Ноги зрителей, стоящих вокруг вышитой циновки с китайским иероглифом, обозначающим двойную радость, кажется, удлиняются и тянутся ко мне. Теперь я понимаю, почему так мёрзнет спина. Холодный синий ветер, проникающий в позвоночник, разделяет нас и зрителей, и заставляет ненавидеть друг друга. Стены украшены непонятно что выражающими масками, не занятыми в представлении; зрительный зал наполнен бессмысленными лицами.
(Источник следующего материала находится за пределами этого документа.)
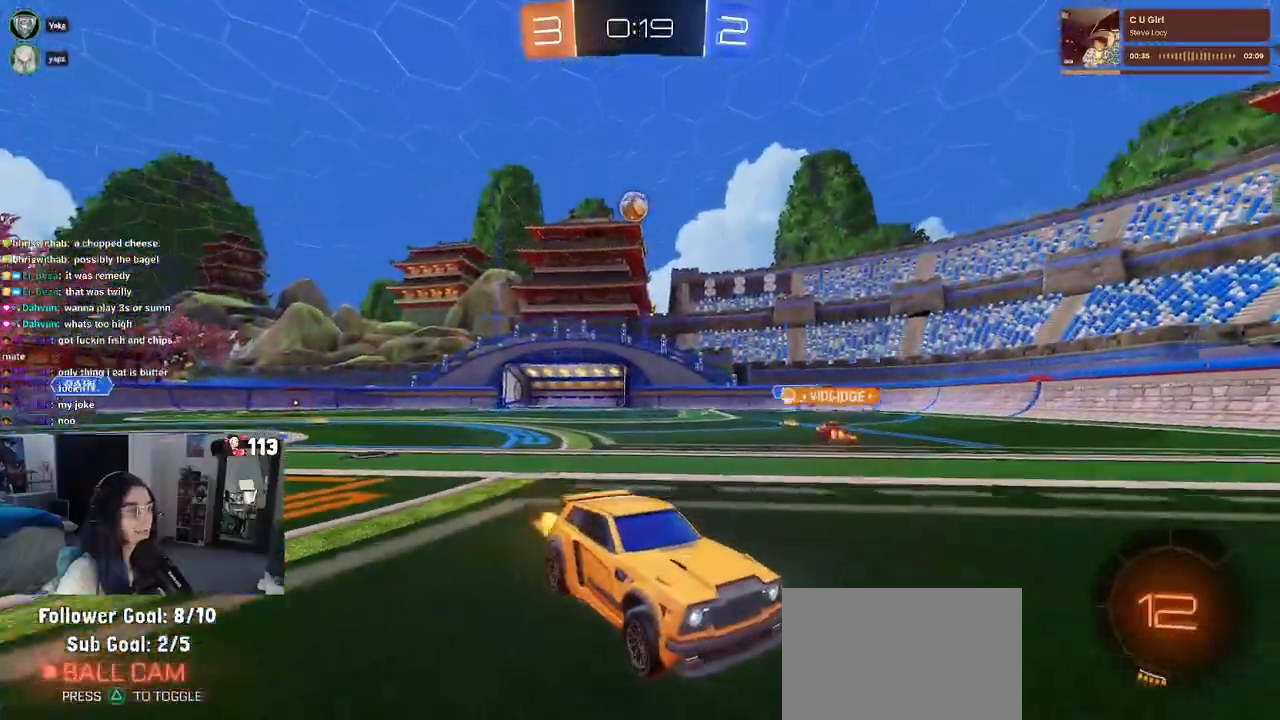
{"buttons": ["R1", "R2"], "left_stick": "left", "right_stick": "center", "events": [[83, "left_stick", "left"], [317, "R1", "down"]]}
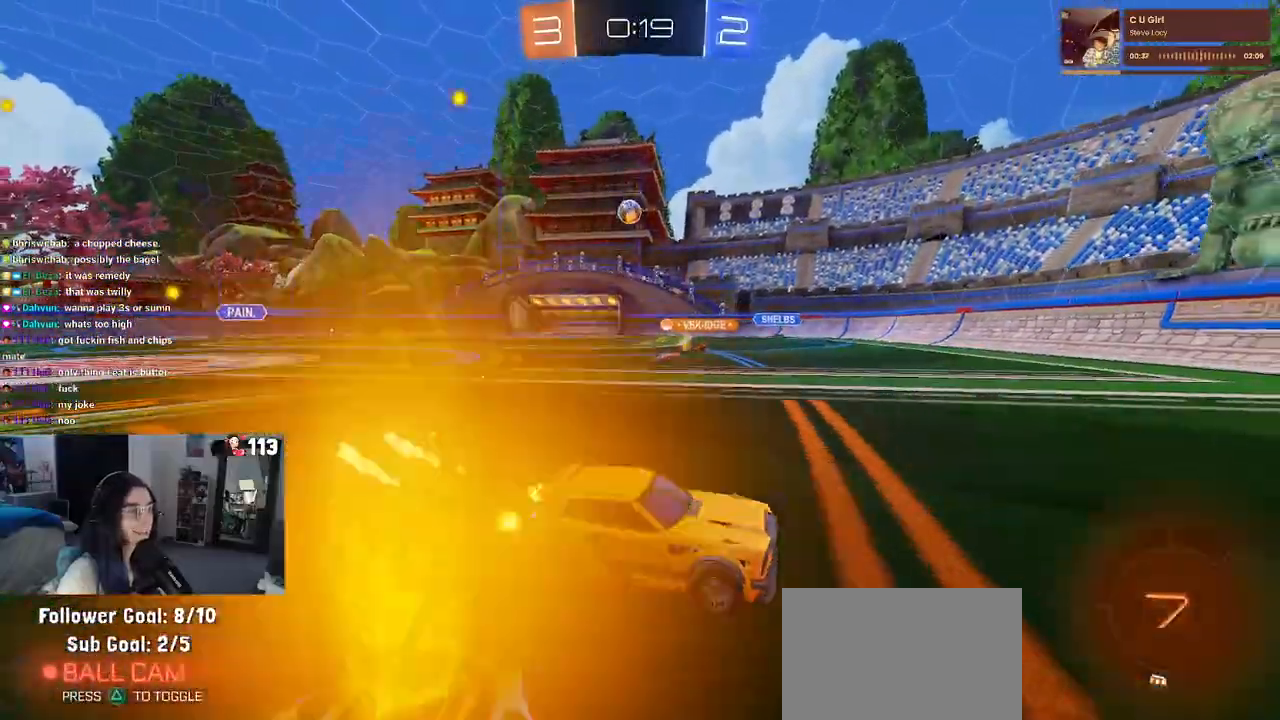
{"buttons": ["R2"], "left_stick": "center", "right_stick": "center", "events": [[250, "left_stick", "center"], [483, "R1", "up"]]}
Рыжеволосая девушка старается подавить зевоту. От чужого дыхания, которое никак не может слиться со здешней атмосферой, кожа покрывается мурашками. Тишина, идущая из зрительного зала, давит на сцену. Эта тишина так глубока, что, в конце концов, убивает всё веселье спектакля и заставляет нас чётко определить, кем мы являемся на самом деле. Концы пальцев окоченели, будто прикасались к чему-то неприятному. Я сжал руку в кулак. Но я знал, что этот холод постепенно охватит всё тело. Стойкий холод. Я напрягаю плечи, трясущиеся так, будто они мне не принадлежат. В это время Старик Пак, ни на что не обращая внимания, ругается со своей рябой женой.

Ариариран сырисыриран

Красивая моя, прекрасная моя

Аририга наанэ

Я так сильно скучал по тебе, что заболел

Красивая, нежная идёт по холму

Печально моё прощание

с прекрасной возлюбленной

Братец Хон, покачиваясь, появляется на сцене и осматривается вокруг. Театральный прожектор останавливается на его голом теле, и он поворачивается, красуясь перед зрителями. Тело Братца Хона такое ярко-красное, как будто он истекает кровью. Бой барабана чангу вибрирует в воздухе, к нему присоединяется гонг квенгвари — бам-бам, после чего мы переходим к исполнению ритма чачинмори. Палочка чангу слегка выгибается в воздухе и ловит ритм. Звучание постепенно становится всё ярче и наполненнее. Я бормочу про себя, что хочу, чтобы искусственная луна, висящая высоко в центре круглой сцены, скорее разбилась, и жду момента, когда мелкие осколки стекла, каждый по отдельности, превратятся в несколько тысяч лун. Каждый удар, с грохотом отскакивающий от моих рук, дробится на несколько десятков тысяч, и я всё стучу по чангу. Деревянный член Братца Хона трясётся в такт барабанам, и женщины тайком глотают смешки. Но красная страсть в их глазах полыхает, как пожар, сжигающий двор рыбного рынка.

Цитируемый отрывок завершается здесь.